### [REQUIRED TASK]
Retype every line of the items below word for word, leaving out the pictures.

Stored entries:
====================

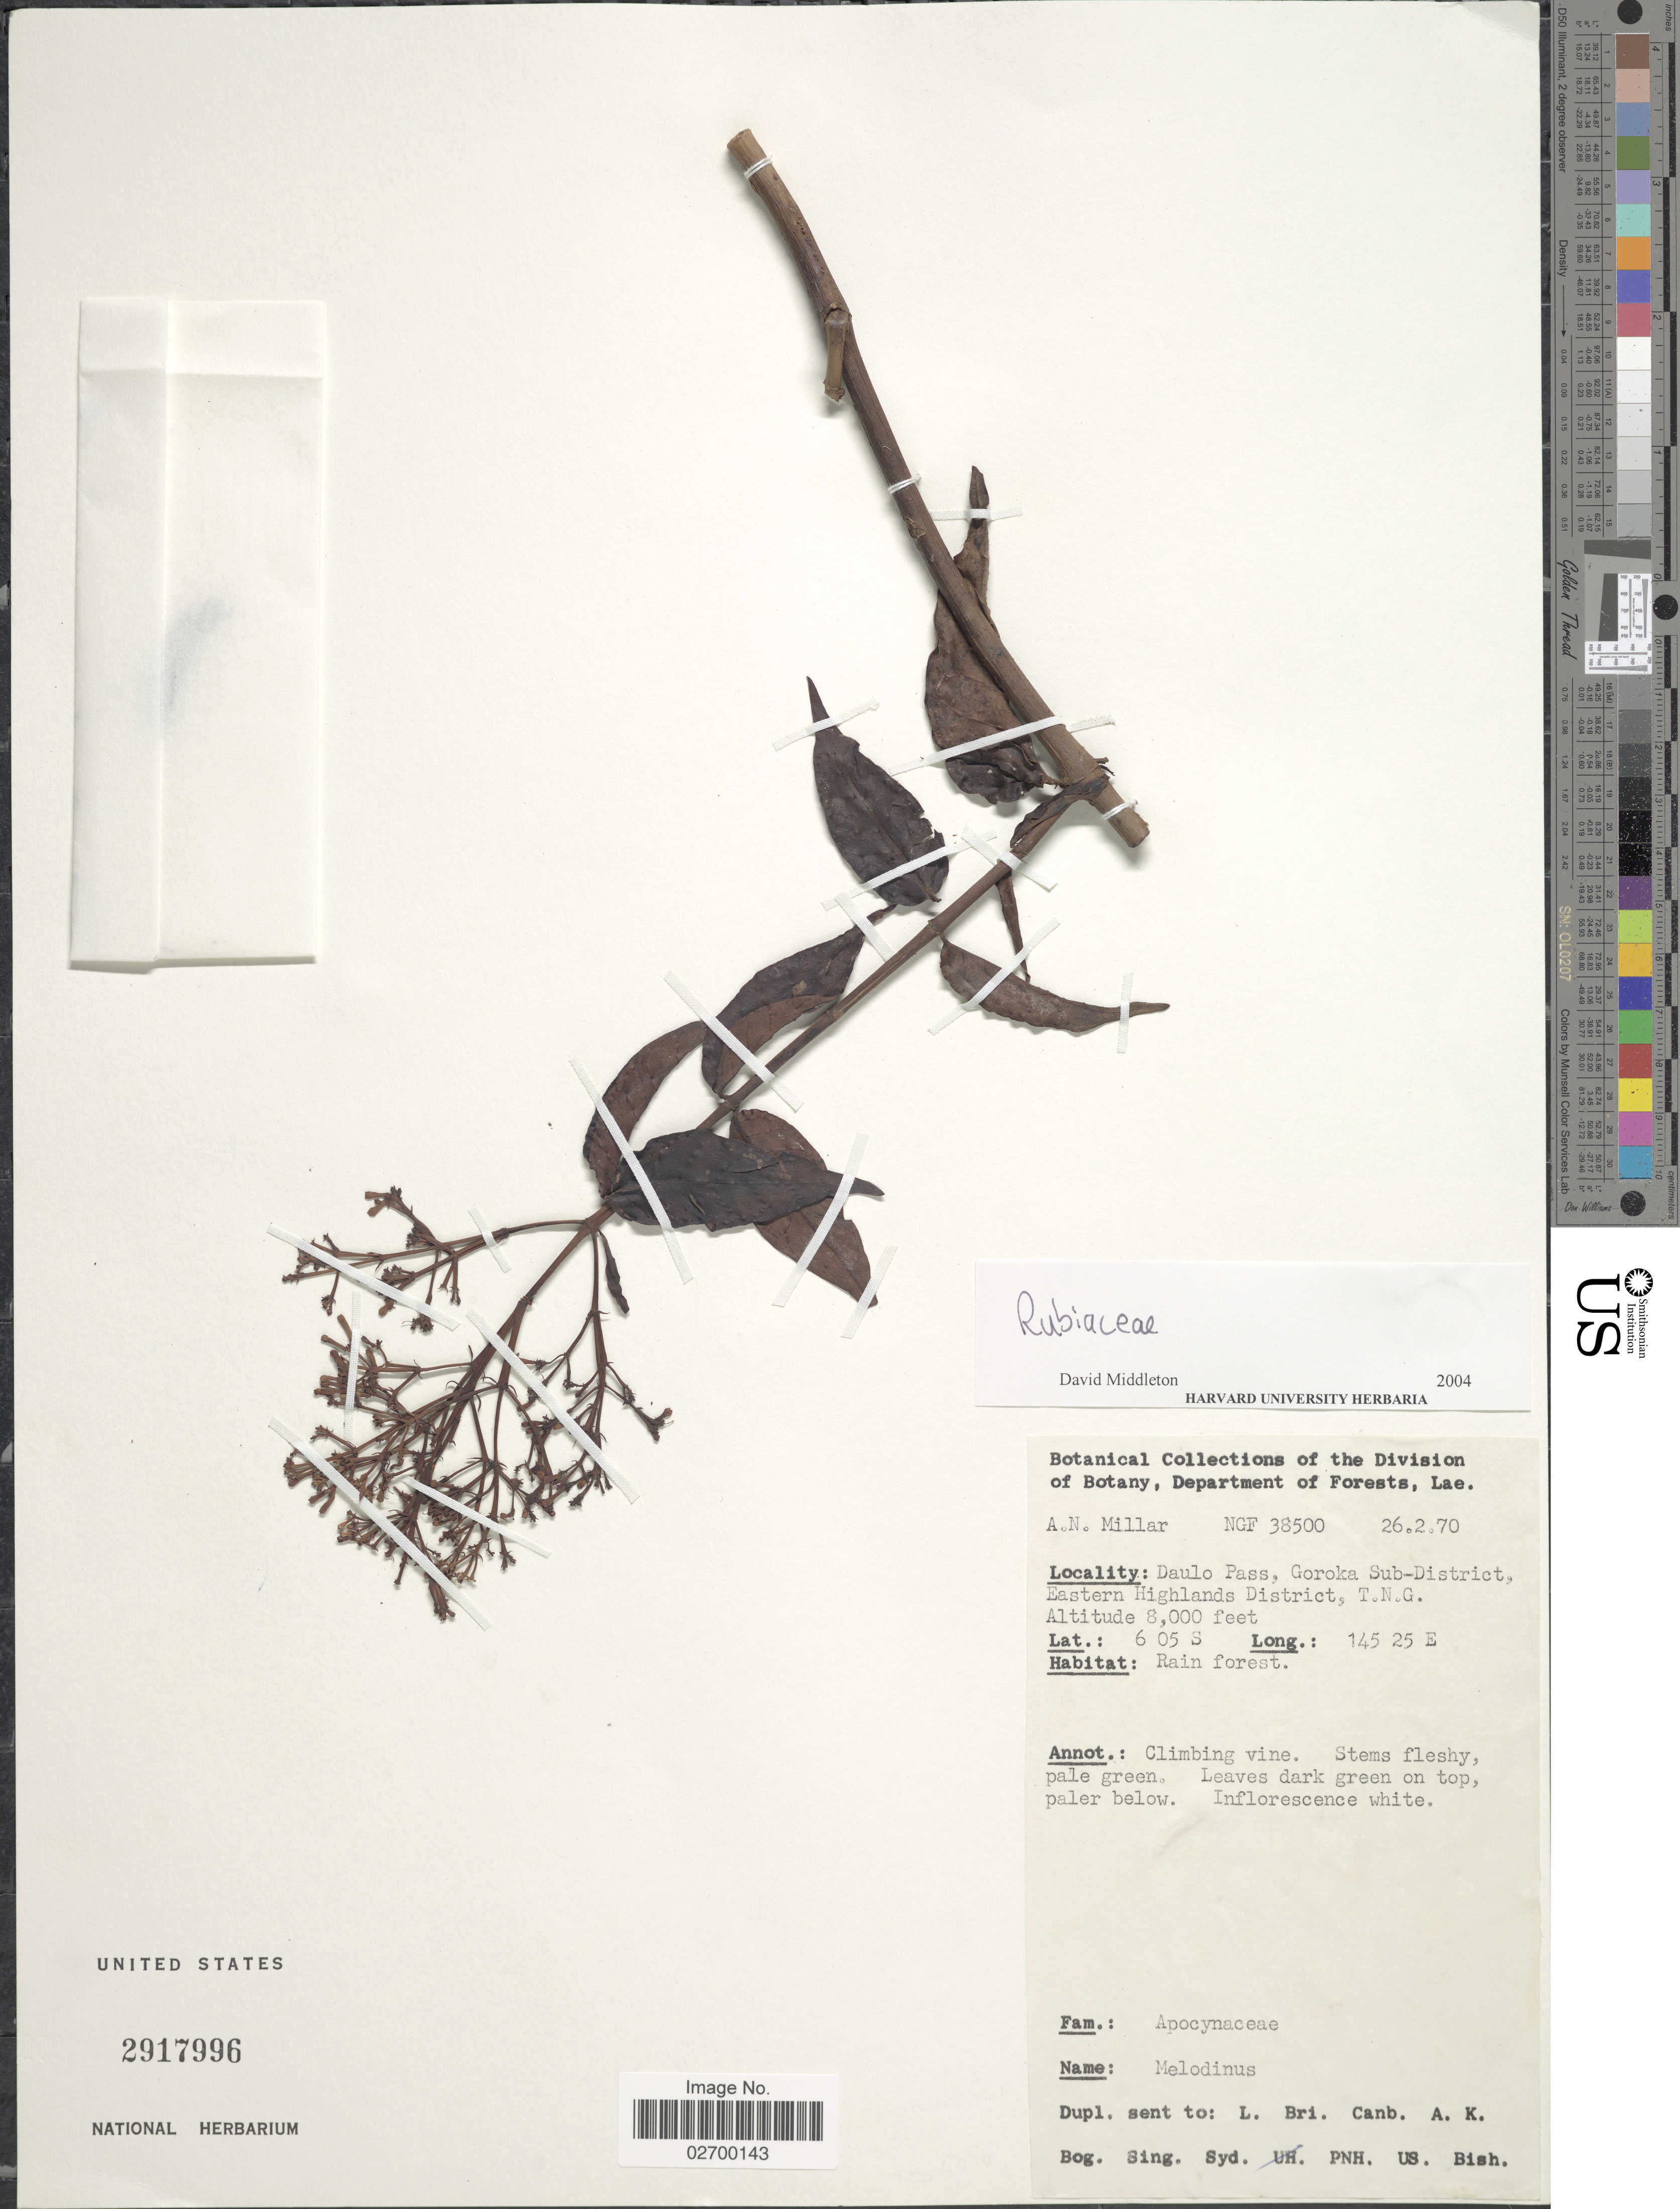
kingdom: Plantae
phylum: Tracheophyta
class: Magnoliopsida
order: Gentianales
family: Rubiaceae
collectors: A. Millar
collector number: NGF 38500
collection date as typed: Transcribed d/m/y: 26/2/70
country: Papua New Guinea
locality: Daulo Pass, Goroka Sub-district, Eastern Highlands District, T. N. G.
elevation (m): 2438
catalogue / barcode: US 32917996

====================

### [SOLVED EXERCISE]
kingdom: Plantae
phylum: Tracheophyta
class: Magnoliopsida
order: Gentianales
family: Rubiaceae
collectors: A. Millar
collector number: NGF 38500
collection date as typed: Transcribed d/m/y: 26/2/70
country: Papua New Guinea
locality: Daulo Pass, Goroka Sub-district, Eastern Highlands District, T. N. G.
elevation (m): 2438
catalogue / barcode: US 32917996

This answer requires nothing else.